#### [Text shown]
Looks like highest number of clicks are on Tuesday with the lowest number of clicks on Friday

In [None]:
# group by day_of_week and click and plot bar chart of clicks/impressions by day_of_week
df_dow.groupby(['day_of_week','click']).size().unstack().reindex(cats).plot(kind='bar', title="Day of the Week", figsize=(12,6))

# change ticks to match x axis label
ticks = list(range(0, 7, 1))
labels = "Mon Tues Weds Thurs Fri Sat Sun".split()

# plot
plt.xticks(ticks, labels)
plt.title('Impressions vs. Clicks by Day of Week');

Tuesday - Thurs. have most number of impressions and clicks. Mon. & Friday have the least amount of clicks & impressions.

## Day of Week CTR

In [None]:
# make df of positive hits / clicks = 1
df_click = df_dow[df_dow['click'] == 1]

In [None]:
# make df_dayofweek with just dow and click data
df_dayofweek = df_dow[['day_of_week','click']].groupby(['day_of_week']).count().reset_index()

In [None]:
df_dayofweek.head(3)

In [None]:
# rename clicks to impressions to disambiguate 'click'. Impressions are clicks = 0 or false postivies
df_dayofweek = df_dayofweek.rename(columns={'click': 'impressions'})

In [None]:
df_dayofweek.head(3)

In [None]:
# add 'clicks' column of only positive hits for click (clicks = 1)

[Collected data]
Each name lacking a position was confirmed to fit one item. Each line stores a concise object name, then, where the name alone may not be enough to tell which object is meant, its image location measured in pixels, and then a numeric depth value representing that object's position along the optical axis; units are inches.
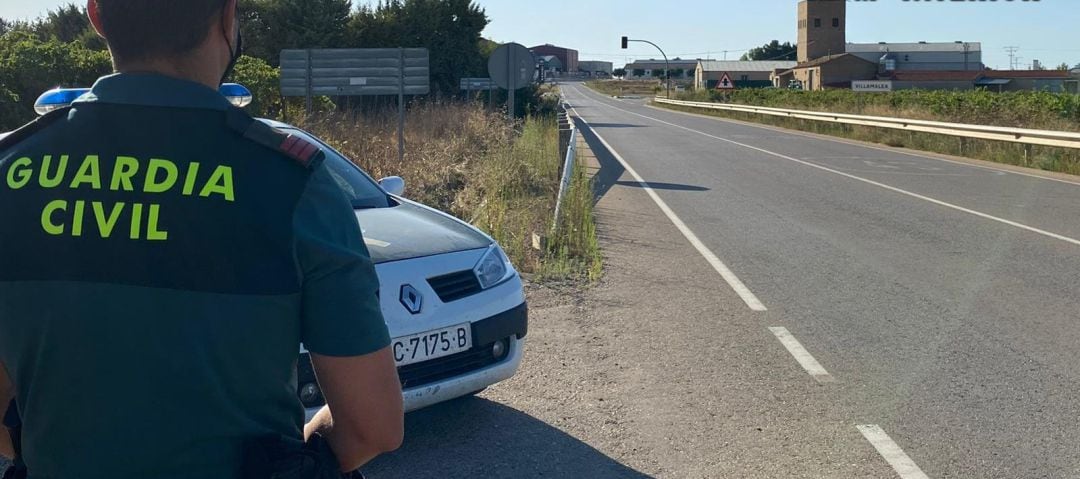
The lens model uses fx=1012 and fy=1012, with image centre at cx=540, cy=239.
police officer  61.0
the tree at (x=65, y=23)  1483.8
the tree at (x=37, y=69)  605.3
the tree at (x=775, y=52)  6594.5
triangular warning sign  1919.3
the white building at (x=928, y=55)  4539.9
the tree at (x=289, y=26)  1284.4
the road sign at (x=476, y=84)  1212.5
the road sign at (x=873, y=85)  3041.3
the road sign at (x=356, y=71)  617.3
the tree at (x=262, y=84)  762.8
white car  180.4
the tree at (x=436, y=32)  1352.1
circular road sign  644.1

#### [Apply what you read]
(1) Repeat the lines of the day-of-week click analysis starting with "Looks like highest" and going on through "list(range(0, 7, 1))".
(2) Answer these questions from the day-of-week click analysis:
(a) Which day has the highest number of clicks according to the opening line?
(b) What figsize is passed to the bar chart plot?
(c) What new name is the 'click' column given in df_dayofweek?
(3) List every tick label string defined in the day-of-week click analysis.

#### [Answers by item number]
(1)
Looks like highest number of clicks are on Tuesday with the lowest number of clicks on Friday

In [None]:
# group by day_of_week and click and plot bar chart of clicks/impressions by day_of_week
df_dow.groupby(['day_of_week','click']).size().unstack().reindex(cats).plot(kind='bar', title="Day of the Week", figsize=(12,6))

# change ticks to match x axis label
ticks = list(range(0, 7, 1))

(2)
(a) Tuesday
(b) (12,6)
(c) impressions

(3) Mon, Tues, Weds, Thurs, Fri, Sat, Sun